Format the lines of all the items below as a single numbered list, omitting any blank lines and leaving the pictures out.

(DATA EXCERPTS)
---------------

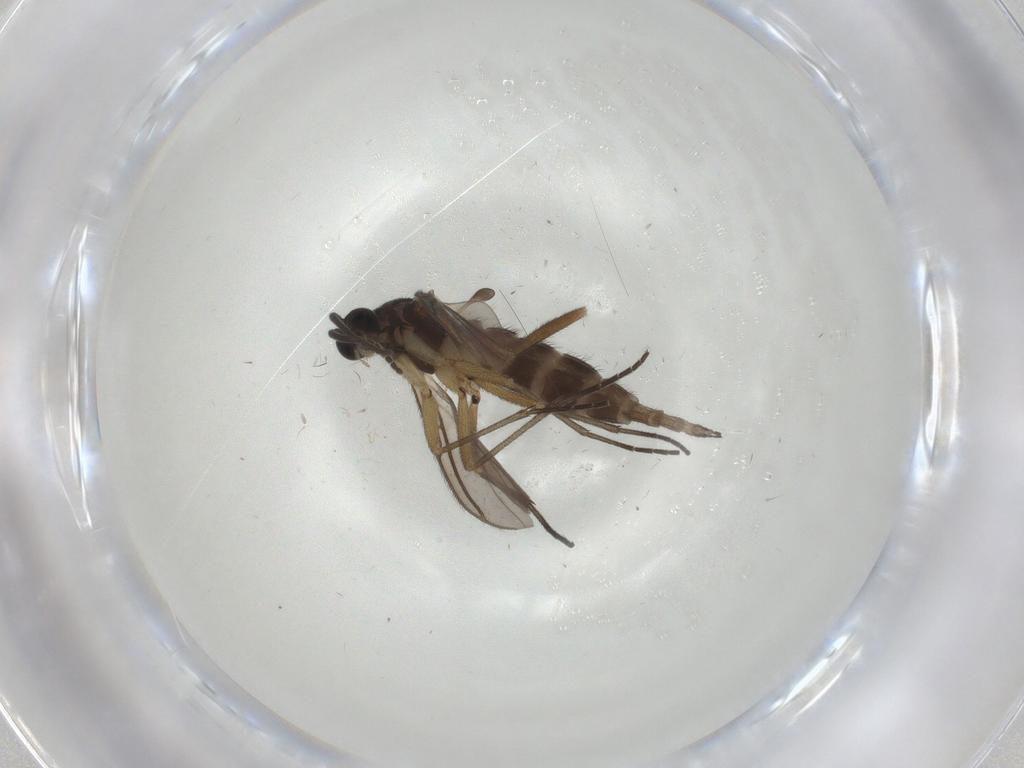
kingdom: Animalia
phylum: Arthropoda
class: Insecta
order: Diptera
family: Sciaridae
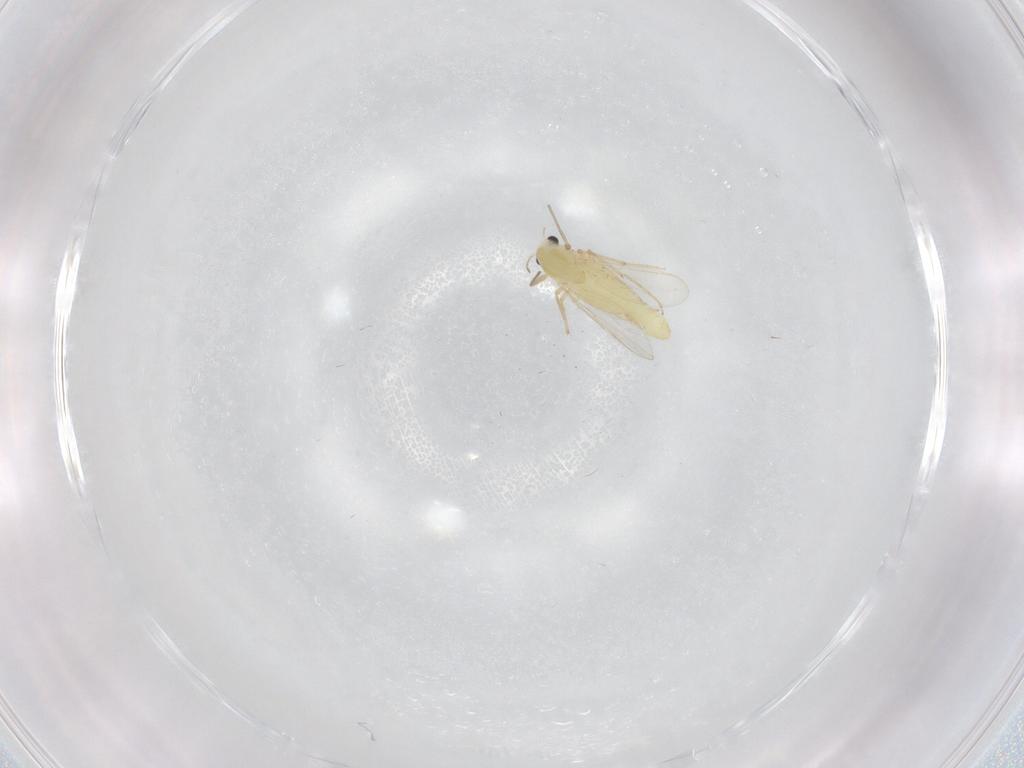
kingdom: Animalia
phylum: Arthropoda
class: Insecta
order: Diptera
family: Chironomidae
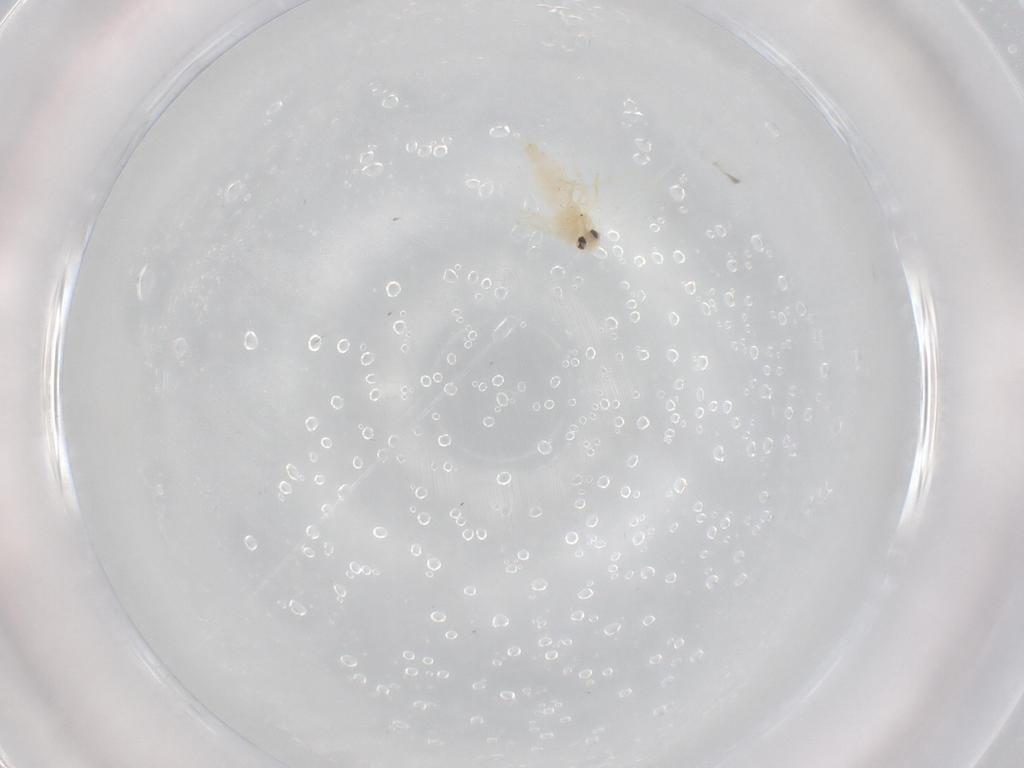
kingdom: Animalia
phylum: Arthropoda
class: Insecta
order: Hemiptera
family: Aleyrodidae
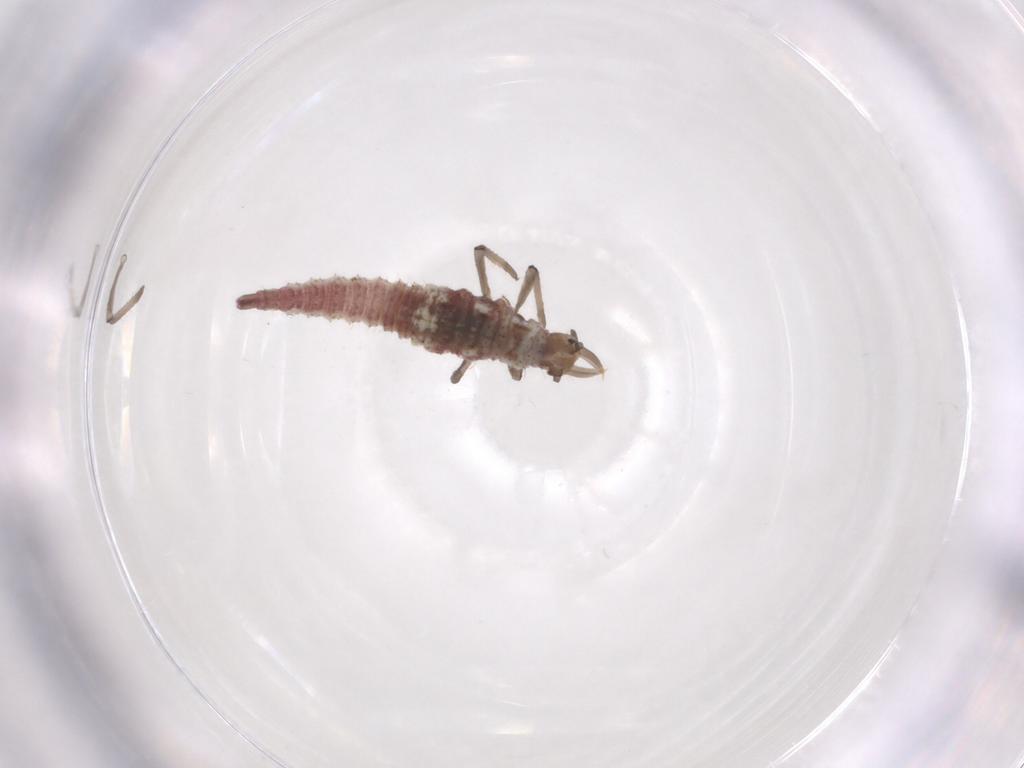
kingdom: Animalia
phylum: Arthropoda
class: Insecta
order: Neuroptera
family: Hemerobiidae
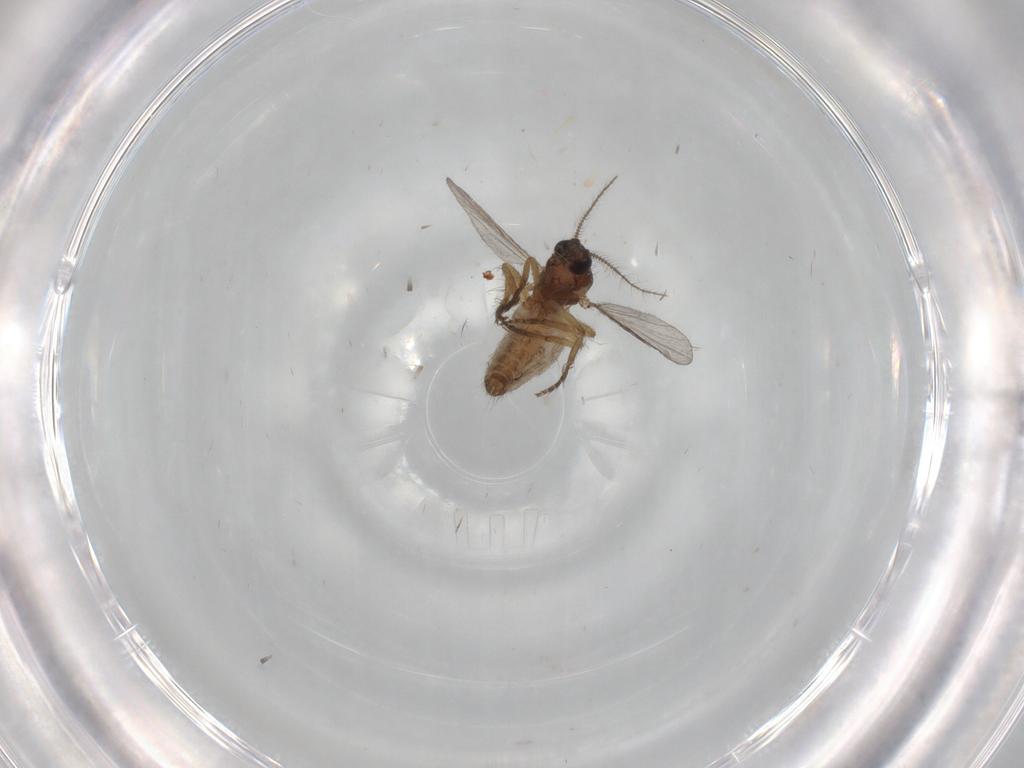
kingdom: Animalia
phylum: Arthropoda
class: Insecta
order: Diptera
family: Ceratopogonidae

---------------

(EXERCISE ANSWER)
1. kingdom: Animalia
2. phylum: Arthropoda
3. class: Insecta
4. order: Diptera
5. family: Sciaridae
6. kingdom: Animalia
7. phylum: Arthropoda
8. class: Insecta
9. order: Diptera
10. family: Chironomidae
11. kingdom: Animalia
12. phylum: Arthropoda
13. class: Insecta
14. order: Hemiptera
15. family: Aleyrodidae
16. kingdom: Animalia
17. phylum: Arthropoda
18. class: Insecta
19. order: Neuroptera
20. family: Hemerobiidae
21. kingdom: Animalia
22. phylum: Arthropoda
23. class: Insecta
24. order: Diptera
25. family: Ceratopogonidae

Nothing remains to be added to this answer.